Despite mediocre records, for-profit online charter schools are selling parents on staying virtual

Companies promise parents they’ll deliver high-quality learning this fall. But what they’ve provided in the past is anything but.

As parents fearful of coronavirus’s spread and frustrated with their schools’ forays into remote learning seek other options, they are increasingly turning to virtual for-profit charter schools. At the Ohio Distance and Electronic Learning Academy (OHDELA), enrollment more than doubled to about 5,200 students in the 2020-2021 school year, according to state data. At Stride Inc., the nation’s biggest for-profit operator of charters, enrollment grew by 45 percent, to almost 157,000, and revenues in its general education division rose 37 percent. Pearson, the parent company of Connections Education, the second largest for-profit online charter operator, reported enrollment growth in its virtual schools division of 20 percent in 2020.

One reason for the growth is the sort of advertisement which often touts the schools’ long experience in online instruction and teachers specially trained in remote learning.
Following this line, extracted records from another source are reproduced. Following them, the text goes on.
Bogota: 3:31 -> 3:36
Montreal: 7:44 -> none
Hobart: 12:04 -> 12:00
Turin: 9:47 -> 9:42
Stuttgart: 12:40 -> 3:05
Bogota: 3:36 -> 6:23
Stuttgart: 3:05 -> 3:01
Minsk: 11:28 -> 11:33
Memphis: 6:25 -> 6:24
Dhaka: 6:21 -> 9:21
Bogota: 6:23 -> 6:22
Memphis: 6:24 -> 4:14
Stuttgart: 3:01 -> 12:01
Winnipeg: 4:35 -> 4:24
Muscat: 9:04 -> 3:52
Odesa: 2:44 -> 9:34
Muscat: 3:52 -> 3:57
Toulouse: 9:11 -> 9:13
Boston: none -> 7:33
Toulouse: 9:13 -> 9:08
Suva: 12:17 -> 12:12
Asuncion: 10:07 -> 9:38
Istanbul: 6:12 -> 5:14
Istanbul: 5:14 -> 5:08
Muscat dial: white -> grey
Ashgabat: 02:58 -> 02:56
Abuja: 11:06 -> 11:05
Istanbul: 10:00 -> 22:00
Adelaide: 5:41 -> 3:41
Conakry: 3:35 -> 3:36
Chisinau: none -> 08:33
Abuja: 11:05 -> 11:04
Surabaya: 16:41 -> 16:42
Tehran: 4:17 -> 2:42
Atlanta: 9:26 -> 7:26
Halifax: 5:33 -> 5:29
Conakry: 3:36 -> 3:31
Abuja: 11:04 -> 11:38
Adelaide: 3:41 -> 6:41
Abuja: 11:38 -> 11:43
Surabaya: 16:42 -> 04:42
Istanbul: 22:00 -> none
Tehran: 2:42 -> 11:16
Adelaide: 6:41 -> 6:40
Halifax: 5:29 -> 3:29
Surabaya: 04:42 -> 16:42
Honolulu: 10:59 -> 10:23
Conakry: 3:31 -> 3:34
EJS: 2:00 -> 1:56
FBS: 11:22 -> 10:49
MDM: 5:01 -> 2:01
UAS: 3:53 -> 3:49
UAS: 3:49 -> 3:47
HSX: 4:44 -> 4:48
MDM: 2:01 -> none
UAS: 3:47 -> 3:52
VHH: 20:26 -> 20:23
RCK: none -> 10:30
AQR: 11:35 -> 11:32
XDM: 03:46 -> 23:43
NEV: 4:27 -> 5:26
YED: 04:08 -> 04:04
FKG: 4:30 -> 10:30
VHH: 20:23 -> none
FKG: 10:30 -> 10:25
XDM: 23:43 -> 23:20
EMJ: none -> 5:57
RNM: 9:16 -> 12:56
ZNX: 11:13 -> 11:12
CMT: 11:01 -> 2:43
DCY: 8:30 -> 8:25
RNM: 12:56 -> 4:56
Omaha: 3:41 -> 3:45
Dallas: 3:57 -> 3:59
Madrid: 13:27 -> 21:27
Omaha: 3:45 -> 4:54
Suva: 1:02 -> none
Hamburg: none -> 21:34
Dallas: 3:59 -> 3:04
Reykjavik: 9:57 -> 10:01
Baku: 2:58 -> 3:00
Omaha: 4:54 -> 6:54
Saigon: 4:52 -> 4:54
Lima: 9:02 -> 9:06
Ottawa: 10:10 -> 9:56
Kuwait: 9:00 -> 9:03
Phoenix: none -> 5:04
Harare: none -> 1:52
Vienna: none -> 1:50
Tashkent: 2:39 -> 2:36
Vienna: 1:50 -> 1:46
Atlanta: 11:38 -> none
Equipped with big advertising budgets, the schools have stepped up their marketing during the pandemic, often advertising on children’s channels.

Yet the advertising belies these schools’ records serving students. OHDELA gets an F rating from the Ohio Department of Education, receiving failing marks on measures including students’ performance on state tests, academic growth and graduation rates. Overall, about 63 percent of virtual for-profit schools were rated unacceptable by their states in the latest year for which data was available, according to a May 2021 report by the University of Colorado’s National Education Policy Center (NEPC). Online charters typically lag behind other schools on measures including student academic outcomes and graduation rates, and have also been plagued by high student turnover.